> **TASK REQUIREMENTS**: Copy the lines below verbatim, but only from the line containing "[61,272,166,282] dockertoolbox ->" through the end of the data.

[Data items]
══════════════════════════════

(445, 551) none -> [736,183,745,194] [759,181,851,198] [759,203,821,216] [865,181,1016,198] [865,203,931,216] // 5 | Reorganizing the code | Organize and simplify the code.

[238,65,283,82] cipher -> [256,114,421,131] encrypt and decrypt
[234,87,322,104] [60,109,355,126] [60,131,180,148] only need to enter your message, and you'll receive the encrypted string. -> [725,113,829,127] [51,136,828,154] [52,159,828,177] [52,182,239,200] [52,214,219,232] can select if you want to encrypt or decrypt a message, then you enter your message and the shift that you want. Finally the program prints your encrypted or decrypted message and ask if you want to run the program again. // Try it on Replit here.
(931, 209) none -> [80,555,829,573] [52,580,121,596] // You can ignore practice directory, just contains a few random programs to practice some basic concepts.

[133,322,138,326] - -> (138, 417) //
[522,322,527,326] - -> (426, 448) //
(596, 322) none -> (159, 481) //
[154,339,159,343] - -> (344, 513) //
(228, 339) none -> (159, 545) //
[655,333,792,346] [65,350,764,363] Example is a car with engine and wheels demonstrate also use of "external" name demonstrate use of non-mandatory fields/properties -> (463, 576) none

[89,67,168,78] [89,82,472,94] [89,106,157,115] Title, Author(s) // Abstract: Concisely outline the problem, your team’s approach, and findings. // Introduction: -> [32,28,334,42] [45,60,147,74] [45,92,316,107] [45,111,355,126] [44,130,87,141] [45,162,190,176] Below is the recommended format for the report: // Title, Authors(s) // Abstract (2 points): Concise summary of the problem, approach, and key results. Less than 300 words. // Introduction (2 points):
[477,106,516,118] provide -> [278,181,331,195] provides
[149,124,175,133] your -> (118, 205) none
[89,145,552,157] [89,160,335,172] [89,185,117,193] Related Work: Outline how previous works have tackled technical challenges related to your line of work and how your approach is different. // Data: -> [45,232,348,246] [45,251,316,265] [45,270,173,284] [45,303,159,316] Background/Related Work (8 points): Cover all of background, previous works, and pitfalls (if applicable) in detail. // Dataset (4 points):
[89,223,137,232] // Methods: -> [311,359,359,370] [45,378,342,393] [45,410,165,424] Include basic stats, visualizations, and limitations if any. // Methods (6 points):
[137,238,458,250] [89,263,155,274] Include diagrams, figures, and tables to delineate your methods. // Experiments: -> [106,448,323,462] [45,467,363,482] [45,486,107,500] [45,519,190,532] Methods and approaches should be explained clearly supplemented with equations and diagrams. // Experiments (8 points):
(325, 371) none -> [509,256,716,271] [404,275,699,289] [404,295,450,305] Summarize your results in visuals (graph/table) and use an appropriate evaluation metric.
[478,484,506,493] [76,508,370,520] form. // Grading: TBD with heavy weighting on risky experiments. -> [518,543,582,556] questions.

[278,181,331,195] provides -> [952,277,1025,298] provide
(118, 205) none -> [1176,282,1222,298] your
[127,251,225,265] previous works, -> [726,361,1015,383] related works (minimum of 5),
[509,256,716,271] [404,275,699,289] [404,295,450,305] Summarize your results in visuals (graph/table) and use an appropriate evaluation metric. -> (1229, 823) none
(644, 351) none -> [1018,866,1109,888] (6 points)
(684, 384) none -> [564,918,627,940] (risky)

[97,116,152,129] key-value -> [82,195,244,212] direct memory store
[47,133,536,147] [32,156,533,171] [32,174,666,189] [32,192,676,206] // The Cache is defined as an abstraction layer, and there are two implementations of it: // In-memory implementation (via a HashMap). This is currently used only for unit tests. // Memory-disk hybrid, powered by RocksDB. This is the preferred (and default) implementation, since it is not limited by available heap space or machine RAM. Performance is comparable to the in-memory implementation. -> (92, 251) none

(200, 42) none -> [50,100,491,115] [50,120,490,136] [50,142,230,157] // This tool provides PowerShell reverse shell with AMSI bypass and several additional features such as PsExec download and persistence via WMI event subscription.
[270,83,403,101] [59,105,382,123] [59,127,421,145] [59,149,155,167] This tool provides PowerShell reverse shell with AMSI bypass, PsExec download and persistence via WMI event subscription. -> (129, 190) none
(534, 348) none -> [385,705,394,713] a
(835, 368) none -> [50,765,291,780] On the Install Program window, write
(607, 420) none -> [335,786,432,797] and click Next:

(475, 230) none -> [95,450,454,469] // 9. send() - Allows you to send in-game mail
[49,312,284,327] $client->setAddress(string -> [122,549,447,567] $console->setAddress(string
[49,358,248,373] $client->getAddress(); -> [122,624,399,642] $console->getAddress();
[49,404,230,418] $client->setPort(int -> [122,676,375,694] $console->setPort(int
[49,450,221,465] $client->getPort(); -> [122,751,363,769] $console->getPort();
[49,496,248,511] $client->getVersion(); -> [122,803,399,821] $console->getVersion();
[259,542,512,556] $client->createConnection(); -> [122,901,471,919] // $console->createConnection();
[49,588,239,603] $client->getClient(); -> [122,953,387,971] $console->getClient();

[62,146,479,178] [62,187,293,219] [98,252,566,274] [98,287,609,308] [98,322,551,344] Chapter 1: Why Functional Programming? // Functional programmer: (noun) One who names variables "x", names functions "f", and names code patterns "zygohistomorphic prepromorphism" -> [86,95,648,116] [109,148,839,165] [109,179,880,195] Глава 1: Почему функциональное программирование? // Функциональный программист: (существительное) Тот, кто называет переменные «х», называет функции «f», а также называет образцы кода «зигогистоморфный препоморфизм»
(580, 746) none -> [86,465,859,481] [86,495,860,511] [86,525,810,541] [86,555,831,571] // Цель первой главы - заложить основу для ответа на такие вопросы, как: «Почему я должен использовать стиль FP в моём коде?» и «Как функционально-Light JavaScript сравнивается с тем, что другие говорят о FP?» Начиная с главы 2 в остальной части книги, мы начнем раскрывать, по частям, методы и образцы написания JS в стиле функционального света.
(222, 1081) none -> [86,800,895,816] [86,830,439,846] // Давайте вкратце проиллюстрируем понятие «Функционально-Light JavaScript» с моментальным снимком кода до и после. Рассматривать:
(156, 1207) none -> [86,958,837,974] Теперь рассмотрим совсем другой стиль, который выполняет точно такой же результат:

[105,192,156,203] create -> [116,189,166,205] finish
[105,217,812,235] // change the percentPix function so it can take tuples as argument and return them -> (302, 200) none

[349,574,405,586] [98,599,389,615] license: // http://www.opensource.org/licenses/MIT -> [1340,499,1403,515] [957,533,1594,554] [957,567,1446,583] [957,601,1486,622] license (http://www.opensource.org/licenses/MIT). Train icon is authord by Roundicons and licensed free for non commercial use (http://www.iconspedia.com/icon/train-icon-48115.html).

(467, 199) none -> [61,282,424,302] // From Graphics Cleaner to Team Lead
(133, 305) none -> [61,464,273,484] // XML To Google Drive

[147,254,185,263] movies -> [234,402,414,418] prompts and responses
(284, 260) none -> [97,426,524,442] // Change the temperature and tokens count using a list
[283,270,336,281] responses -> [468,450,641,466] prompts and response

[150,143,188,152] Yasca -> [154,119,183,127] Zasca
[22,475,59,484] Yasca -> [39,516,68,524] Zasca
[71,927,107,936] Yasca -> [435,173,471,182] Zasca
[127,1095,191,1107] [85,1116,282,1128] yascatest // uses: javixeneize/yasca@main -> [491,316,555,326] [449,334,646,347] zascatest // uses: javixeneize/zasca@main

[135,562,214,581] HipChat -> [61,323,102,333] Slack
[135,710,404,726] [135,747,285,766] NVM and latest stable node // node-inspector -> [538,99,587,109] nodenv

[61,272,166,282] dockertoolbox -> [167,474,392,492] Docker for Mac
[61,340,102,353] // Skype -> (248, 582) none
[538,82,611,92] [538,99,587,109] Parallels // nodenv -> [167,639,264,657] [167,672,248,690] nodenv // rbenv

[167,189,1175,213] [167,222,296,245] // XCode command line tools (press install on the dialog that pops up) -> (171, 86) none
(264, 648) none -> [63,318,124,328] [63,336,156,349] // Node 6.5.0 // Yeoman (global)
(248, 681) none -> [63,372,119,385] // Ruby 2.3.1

══════════════════════════════

> **EXERCISE RESPONSE**:
[61,272,166,282] dockertoolbox -> [167,474,392,492] Docker for Mac
[61,340,102,353] // Skype -> (248, 582) none
[538,82,611,92] [538,99,587,109] Parallels // nodenv -> [167,639,264,657] [167,672,248,690] nodenv // rbenv

[167,189,1175,213] [167,222,296,245] // XCode command line tools (press install on the dialog that pops up) -> (171, 86) none
(264, 648) none -> [63,318,124,328] [63,336,156,349] // Node 6.5.0 // Yeoman (global)
(248, 681) none -> [63,372,119,385] // Ruby 2.3.1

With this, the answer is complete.